Mr. Daniel, who received his B.A. in Art History and Studio Art from Trinity College in 1978, and his M.A. and Ph.D. from Princeton University in 1987 and 1991, respectively, joined the Metropolitan Museum in 1990 as a Curatorial Assistant. A specialist in 19th-century French and British photography, he became an Assistant Curator in 1993, Associate Curator in 1997, and Associate Curator and Administrator in 1999, before assuming the part of Acting Curator in Charge in July 2003. Among the exhibitions he has curated at the Metropolitan are: The Photographs of Edouard Baldus: Landscapes and Monuments of France (1994); Eugène Cuvelier, Photographer in the Circle of Corot (1996-97); Edgar Degas, Photographer (1998-99); Benjamin Brecknell Turner: Rural England through a Victorian Lens (2002); and The Dawn of Photography: French Daguerreotypes, 1839-1855 (2003-2004). Mr. Daniel has been responsible for bringing numerous important 19th-century acquisitions to the Metropolitan, most notably masterpieces of early British photography from the Rubel Collection, acquired in 1997 and exhibited in the 1999 exhibition, Inventing a New Art: Early Photographs from the Rubel Collection in The Metropolitan Museum of Art. He founded and continues to run The Alfred Stieglitz Society, a Friends group now in its fifth year that enjoys a rich program of activities and that has been responsible for more than 20 major acquisitions spanning the history of the medium.

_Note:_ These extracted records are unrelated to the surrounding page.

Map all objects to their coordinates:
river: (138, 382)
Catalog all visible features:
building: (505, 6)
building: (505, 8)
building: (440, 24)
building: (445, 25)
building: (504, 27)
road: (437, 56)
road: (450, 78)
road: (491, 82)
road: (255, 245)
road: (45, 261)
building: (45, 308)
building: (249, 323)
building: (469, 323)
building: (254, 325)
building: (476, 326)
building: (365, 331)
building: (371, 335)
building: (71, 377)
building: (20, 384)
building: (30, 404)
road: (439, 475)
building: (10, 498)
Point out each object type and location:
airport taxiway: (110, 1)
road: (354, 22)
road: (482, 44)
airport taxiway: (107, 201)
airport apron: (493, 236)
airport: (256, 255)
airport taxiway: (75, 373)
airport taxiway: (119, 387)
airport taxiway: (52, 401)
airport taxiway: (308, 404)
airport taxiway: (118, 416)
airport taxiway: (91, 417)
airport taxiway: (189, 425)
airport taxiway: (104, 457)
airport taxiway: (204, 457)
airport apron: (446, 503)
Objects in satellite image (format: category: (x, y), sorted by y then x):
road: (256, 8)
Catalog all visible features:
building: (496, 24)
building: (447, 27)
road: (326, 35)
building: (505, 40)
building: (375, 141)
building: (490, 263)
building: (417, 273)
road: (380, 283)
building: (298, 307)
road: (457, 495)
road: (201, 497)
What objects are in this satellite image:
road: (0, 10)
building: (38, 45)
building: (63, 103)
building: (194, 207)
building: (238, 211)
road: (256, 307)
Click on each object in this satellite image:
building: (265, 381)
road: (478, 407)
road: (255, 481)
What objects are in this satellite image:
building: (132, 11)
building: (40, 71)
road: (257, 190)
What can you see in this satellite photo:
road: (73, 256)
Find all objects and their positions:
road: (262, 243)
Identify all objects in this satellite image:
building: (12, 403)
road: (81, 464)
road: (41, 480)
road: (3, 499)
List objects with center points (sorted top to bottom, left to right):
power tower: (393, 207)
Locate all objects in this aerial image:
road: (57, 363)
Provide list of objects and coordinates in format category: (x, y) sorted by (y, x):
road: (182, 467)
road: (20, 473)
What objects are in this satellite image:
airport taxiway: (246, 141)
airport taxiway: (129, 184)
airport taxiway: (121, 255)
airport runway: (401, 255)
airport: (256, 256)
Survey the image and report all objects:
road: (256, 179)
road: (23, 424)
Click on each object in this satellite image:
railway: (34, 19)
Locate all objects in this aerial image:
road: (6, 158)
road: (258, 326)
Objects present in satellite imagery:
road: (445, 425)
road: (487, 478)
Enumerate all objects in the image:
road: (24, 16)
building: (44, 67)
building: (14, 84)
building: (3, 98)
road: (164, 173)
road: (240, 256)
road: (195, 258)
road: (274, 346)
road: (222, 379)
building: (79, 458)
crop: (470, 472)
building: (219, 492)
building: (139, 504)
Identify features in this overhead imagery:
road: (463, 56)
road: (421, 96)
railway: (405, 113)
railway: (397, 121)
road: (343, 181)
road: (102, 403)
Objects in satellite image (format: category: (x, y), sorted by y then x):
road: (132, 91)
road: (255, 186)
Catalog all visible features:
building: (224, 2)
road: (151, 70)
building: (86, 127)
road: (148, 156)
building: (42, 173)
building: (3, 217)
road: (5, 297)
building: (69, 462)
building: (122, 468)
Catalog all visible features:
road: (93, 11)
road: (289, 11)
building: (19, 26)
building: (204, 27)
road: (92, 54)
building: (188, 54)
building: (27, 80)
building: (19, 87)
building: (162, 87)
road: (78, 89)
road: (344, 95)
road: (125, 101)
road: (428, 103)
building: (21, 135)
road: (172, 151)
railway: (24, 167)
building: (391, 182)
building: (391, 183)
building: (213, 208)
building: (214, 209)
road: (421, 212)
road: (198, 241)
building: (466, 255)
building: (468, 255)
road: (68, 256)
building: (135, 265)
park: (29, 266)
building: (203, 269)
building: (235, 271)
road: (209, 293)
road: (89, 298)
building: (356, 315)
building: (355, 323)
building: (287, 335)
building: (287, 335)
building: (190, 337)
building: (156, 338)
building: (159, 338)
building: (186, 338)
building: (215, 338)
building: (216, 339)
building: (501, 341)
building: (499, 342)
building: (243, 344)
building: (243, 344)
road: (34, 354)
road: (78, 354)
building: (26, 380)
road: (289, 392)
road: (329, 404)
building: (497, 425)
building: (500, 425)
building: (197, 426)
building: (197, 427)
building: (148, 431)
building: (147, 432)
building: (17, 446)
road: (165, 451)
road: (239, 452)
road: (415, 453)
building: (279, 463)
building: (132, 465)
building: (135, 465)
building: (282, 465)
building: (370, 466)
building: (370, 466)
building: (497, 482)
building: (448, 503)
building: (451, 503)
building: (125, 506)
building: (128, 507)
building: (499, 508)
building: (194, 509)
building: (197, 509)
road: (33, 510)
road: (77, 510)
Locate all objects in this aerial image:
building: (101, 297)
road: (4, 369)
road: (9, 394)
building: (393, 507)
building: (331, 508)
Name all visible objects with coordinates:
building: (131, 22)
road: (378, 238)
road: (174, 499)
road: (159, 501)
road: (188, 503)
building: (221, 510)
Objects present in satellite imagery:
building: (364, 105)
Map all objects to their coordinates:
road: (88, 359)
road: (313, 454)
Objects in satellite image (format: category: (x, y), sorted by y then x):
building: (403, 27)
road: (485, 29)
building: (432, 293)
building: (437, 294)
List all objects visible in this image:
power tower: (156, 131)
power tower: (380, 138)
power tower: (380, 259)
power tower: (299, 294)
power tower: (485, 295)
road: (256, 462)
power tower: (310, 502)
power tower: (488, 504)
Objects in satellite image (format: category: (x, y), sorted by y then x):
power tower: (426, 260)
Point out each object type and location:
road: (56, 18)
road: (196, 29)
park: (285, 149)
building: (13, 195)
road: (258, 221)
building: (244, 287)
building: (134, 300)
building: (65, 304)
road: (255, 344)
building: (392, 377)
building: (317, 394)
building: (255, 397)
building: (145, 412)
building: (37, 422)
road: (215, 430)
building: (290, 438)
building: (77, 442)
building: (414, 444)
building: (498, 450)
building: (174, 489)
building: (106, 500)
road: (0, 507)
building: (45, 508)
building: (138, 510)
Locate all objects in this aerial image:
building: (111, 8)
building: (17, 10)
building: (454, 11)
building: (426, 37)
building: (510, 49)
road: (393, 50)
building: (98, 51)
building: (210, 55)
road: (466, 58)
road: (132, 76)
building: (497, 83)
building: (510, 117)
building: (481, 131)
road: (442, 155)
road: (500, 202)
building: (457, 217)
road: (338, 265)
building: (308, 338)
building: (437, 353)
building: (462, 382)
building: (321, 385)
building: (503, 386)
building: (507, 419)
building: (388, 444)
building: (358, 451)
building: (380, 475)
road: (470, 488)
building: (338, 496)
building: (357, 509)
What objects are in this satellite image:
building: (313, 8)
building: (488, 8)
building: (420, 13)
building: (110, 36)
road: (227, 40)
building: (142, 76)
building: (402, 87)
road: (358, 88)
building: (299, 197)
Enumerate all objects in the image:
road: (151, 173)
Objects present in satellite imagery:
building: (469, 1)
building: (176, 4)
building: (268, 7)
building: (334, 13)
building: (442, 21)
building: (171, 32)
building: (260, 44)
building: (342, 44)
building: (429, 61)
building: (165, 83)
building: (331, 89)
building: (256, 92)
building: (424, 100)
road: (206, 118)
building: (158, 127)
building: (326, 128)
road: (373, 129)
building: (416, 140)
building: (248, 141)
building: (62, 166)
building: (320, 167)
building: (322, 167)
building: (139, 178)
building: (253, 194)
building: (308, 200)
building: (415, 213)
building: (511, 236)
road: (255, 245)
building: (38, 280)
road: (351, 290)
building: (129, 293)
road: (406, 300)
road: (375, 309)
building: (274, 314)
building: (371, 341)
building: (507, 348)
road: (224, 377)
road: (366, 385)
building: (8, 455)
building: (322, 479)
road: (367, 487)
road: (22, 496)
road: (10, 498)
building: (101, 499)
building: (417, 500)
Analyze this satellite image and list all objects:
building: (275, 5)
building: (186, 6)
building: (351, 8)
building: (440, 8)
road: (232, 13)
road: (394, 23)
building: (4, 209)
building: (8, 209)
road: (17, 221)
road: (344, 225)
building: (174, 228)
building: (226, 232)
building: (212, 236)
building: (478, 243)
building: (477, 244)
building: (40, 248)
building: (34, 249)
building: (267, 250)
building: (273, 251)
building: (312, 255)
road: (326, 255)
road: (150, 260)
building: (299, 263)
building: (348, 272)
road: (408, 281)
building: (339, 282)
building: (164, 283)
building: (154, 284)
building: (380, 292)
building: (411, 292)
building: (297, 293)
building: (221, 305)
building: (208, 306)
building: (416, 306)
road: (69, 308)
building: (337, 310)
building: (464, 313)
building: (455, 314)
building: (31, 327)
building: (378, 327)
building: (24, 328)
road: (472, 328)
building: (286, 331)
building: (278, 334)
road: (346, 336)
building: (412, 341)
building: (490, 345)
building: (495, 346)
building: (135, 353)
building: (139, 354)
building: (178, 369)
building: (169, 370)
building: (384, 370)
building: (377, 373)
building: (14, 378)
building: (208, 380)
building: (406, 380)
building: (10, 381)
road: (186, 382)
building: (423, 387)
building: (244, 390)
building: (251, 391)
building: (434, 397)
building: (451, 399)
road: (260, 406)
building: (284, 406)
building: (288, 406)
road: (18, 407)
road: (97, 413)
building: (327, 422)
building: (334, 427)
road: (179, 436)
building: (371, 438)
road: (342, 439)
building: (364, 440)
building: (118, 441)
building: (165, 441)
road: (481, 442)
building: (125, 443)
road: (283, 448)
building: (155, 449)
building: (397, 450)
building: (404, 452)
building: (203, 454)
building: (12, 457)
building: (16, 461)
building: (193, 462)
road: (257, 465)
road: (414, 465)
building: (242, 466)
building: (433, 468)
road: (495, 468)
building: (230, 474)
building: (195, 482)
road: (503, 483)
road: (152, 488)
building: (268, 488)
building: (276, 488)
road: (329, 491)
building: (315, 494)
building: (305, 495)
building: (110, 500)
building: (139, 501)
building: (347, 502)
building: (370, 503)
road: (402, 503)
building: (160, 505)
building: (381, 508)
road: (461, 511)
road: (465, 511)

A widely published scholar, he is the author of several exhibition catalogues, Museum Bulletins, and journal articles, and has taught at Columbia University. Before he began his career at the Metropolitan, Daniel was a Thomas J. Watson Fellow and worked at The Baltimore Museum of Art. He has also had Princeton University Fellowships, an Andrew Mellon Fellowship, and a Samuel Kress Fellowship.

Commented Ms. Hambourg: "I am deeply satisfied with these new arrangements: Malcolm is the conspicuous scholar and curator in this field today. He has a host of impressive accomplishments already behind him and nothing but terrific promise ahead. I don't doubt he'll continue in the directions we have already explored and that he will exceed even my expectations, which are the highest. Considering the terrific staff of the department as complements to his talents, this is an appointment without peer."

The next exhibition to be presented under the auspices of the Department of Photographs will be "People of the Twentieth Century": August Sander's Photographic Portrait of Germany (May 25 – September 19, 2004).